The task:
Copy all the lines of the data that include the word "ceramic".

[Scene change detection data]
──────

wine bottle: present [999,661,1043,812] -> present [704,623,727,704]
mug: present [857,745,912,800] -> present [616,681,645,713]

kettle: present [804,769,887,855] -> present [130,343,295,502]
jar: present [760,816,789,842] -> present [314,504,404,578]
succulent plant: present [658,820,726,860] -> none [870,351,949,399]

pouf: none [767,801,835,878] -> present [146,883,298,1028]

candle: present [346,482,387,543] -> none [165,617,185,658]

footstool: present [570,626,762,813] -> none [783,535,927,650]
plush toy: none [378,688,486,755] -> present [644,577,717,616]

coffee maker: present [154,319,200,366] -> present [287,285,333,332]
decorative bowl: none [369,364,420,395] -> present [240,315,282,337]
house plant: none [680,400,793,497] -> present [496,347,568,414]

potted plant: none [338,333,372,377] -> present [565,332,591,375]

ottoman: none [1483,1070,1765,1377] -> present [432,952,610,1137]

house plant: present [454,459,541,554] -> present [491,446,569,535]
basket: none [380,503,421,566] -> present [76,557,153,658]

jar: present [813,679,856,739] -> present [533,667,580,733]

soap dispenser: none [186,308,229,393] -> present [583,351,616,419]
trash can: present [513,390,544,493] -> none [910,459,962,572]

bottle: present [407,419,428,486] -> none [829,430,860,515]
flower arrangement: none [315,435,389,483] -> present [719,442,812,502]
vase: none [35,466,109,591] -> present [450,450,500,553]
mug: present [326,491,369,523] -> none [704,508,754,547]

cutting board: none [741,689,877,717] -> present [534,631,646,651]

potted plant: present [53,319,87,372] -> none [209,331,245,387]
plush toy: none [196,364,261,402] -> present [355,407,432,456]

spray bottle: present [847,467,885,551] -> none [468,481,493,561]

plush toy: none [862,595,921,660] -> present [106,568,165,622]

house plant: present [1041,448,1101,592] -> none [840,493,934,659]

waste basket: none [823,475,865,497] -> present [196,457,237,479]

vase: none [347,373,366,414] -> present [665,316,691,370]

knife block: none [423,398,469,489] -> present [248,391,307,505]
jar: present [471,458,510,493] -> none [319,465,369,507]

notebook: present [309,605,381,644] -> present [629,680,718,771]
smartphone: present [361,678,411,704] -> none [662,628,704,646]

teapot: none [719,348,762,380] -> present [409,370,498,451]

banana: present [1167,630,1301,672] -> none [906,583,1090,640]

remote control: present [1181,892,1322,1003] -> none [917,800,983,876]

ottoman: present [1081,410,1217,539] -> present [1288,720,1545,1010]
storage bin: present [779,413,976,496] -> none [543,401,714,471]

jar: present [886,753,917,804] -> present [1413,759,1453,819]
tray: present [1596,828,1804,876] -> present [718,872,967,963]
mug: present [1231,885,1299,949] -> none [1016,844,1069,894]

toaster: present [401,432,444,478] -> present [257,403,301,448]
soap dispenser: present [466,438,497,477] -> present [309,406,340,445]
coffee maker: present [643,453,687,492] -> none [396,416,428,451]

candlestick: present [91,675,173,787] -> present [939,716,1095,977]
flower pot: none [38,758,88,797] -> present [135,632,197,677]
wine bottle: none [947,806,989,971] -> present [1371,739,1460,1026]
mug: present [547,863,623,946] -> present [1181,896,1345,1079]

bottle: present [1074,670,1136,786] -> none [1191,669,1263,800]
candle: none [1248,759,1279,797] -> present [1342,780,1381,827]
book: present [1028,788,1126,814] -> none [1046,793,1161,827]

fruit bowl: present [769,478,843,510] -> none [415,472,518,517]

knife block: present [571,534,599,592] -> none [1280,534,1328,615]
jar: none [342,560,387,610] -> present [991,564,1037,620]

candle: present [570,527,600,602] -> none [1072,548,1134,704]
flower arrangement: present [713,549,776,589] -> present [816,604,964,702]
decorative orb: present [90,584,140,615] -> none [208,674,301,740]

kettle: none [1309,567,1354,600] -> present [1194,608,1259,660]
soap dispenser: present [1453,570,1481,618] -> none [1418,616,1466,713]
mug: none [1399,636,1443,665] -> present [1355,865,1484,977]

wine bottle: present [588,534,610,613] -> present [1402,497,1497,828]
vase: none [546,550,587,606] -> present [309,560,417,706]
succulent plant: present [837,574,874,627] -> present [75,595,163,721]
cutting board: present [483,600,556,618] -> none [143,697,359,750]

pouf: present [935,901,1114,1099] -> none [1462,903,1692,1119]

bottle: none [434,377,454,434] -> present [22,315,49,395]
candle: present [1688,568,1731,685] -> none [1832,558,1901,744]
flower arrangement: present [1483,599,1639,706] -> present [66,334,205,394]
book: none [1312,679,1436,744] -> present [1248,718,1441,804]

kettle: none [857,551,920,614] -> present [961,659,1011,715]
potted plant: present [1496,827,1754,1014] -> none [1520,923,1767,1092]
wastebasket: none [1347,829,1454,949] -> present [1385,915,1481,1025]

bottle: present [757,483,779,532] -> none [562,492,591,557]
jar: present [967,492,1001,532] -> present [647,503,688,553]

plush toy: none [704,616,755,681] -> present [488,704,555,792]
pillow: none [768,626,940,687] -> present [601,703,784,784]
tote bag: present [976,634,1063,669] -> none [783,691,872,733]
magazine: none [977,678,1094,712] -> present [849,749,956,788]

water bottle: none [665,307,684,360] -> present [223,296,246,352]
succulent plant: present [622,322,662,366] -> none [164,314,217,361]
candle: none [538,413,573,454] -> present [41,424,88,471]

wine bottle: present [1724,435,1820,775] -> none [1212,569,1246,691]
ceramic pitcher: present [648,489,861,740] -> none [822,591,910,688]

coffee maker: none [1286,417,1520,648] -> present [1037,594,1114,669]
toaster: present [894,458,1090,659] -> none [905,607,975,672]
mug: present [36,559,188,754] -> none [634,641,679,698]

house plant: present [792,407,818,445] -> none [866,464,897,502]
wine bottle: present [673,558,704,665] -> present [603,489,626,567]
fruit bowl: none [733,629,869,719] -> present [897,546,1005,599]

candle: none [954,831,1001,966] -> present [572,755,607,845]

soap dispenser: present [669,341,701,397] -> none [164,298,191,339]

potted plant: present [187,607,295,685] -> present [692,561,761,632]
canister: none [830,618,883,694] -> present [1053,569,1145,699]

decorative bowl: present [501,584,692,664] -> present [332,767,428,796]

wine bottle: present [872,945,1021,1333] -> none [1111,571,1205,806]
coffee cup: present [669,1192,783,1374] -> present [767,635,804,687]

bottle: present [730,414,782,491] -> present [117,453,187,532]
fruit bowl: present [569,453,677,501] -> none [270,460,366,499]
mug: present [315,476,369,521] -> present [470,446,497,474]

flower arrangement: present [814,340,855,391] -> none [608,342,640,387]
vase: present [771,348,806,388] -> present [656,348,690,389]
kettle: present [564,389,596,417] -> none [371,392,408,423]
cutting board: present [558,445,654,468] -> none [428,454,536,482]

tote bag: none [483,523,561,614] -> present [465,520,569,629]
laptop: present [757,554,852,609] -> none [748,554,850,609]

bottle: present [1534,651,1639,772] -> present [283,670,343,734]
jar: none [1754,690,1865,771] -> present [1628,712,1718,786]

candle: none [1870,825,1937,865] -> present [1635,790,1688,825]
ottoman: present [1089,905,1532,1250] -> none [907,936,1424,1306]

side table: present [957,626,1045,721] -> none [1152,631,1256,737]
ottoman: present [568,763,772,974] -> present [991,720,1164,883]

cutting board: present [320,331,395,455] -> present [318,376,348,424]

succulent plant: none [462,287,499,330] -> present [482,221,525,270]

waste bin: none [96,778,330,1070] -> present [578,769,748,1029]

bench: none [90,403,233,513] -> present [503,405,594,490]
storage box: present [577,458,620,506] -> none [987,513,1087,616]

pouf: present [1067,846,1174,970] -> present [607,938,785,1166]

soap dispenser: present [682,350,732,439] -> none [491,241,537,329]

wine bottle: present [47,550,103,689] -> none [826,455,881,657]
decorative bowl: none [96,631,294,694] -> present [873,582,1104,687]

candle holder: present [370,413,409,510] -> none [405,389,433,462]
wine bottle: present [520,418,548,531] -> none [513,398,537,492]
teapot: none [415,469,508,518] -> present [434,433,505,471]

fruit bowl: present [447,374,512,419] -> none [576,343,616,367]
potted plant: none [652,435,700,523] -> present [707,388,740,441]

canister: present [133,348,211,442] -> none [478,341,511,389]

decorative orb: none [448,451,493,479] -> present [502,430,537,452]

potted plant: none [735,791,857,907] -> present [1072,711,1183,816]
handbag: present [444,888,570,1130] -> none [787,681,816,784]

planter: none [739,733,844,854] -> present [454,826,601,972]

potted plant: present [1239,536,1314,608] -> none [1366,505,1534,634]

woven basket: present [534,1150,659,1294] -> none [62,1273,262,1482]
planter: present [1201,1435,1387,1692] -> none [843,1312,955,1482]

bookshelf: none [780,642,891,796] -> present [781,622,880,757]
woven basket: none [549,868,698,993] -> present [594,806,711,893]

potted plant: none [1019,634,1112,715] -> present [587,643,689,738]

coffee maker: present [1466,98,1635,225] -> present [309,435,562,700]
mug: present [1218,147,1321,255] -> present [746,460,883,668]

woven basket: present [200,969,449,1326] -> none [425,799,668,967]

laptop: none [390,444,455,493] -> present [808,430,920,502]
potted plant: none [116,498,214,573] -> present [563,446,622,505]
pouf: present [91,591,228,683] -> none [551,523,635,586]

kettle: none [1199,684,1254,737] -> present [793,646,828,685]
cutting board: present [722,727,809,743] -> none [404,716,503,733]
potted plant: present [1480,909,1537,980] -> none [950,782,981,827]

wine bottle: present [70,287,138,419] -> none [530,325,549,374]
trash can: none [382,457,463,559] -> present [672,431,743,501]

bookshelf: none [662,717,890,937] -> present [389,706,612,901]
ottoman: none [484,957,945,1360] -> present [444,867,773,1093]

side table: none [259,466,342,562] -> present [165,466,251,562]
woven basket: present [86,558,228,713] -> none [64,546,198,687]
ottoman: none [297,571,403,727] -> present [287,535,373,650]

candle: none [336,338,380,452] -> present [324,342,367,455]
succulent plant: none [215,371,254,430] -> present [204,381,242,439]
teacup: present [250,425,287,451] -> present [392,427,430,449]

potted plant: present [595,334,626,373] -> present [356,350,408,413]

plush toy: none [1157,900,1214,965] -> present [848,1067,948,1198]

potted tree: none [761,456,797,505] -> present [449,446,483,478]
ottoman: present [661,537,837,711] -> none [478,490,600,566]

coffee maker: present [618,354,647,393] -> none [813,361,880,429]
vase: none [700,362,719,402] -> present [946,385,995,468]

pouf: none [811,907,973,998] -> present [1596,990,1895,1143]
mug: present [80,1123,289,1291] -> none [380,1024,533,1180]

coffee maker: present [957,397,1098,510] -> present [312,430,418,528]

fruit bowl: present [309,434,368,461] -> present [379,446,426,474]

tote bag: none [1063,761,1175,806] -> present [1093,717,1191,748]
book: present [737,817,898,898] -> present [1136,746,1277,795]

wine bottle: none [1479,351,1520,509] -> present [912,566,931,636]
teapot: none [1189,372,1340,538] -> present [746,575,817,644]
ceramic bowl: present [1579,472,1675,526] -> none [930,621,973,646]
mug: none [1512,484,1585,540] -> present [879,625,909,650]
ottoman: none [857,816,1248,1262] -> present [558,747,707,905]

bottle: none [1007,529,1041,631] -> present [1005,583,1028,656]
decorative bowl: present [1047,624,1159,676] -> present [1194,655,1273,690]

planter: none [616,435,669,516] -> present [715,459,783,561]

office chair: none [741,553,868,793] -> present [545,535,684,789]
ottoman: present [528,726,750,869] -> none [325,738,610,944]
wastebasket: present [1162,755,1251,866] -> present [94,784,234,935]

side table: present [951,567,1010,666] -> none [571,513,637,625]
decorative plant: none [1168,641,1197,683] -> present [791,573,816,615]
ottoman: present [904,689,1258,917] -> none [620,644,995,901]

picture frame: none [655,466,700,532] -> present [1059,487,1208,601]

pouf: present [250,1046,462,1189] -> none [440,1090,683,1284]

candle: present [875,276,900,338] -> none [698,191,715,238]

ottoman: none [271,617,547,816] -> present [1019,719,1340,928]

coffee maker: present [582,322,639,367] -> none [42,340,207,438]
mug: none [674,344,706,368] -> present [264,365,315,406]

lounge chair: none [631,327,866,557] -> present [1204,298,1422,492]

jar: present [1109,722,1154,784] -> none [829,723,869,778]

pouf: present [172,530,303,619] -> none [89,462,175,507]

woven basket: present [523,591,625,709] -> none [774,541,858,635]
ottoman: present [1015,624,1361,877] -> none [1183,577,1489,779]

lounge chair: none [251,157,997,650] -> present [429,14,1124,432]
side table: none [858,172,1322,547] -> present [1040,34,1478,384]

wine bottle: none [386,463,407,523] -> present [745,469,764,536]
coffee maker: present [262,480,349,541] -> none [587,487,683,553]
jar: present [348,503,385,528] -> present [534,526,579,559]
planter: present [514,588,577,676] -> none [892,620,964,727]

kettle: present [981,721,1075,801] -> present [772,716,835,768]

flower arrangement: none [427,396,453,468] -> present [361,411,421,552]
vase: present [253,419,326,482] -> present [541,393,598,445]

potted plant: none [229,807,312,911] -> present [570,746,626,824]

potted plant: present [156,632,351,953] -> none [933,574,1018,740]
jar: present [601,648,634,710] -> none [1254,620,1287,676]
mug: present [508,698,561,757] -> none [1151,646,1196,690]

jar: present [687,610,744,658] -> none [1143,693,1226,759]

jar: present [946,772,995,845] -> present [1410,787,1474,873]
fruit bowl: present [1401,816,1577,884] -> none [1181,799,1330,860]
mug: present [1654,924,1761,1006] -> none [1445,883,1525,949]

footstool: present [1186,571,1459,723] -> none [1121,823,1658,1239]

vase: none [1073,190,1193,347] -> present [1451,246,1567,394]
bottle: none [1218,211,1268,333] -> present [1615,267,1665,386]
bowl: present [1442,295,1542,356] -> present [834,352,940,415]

──────

Expected answer:
ceramic pitcher: present [648,489,861,740] -> none [822,591,910,688]
ceramic bowl: present [1579,472,1675,526] -> none [930,621,973,646]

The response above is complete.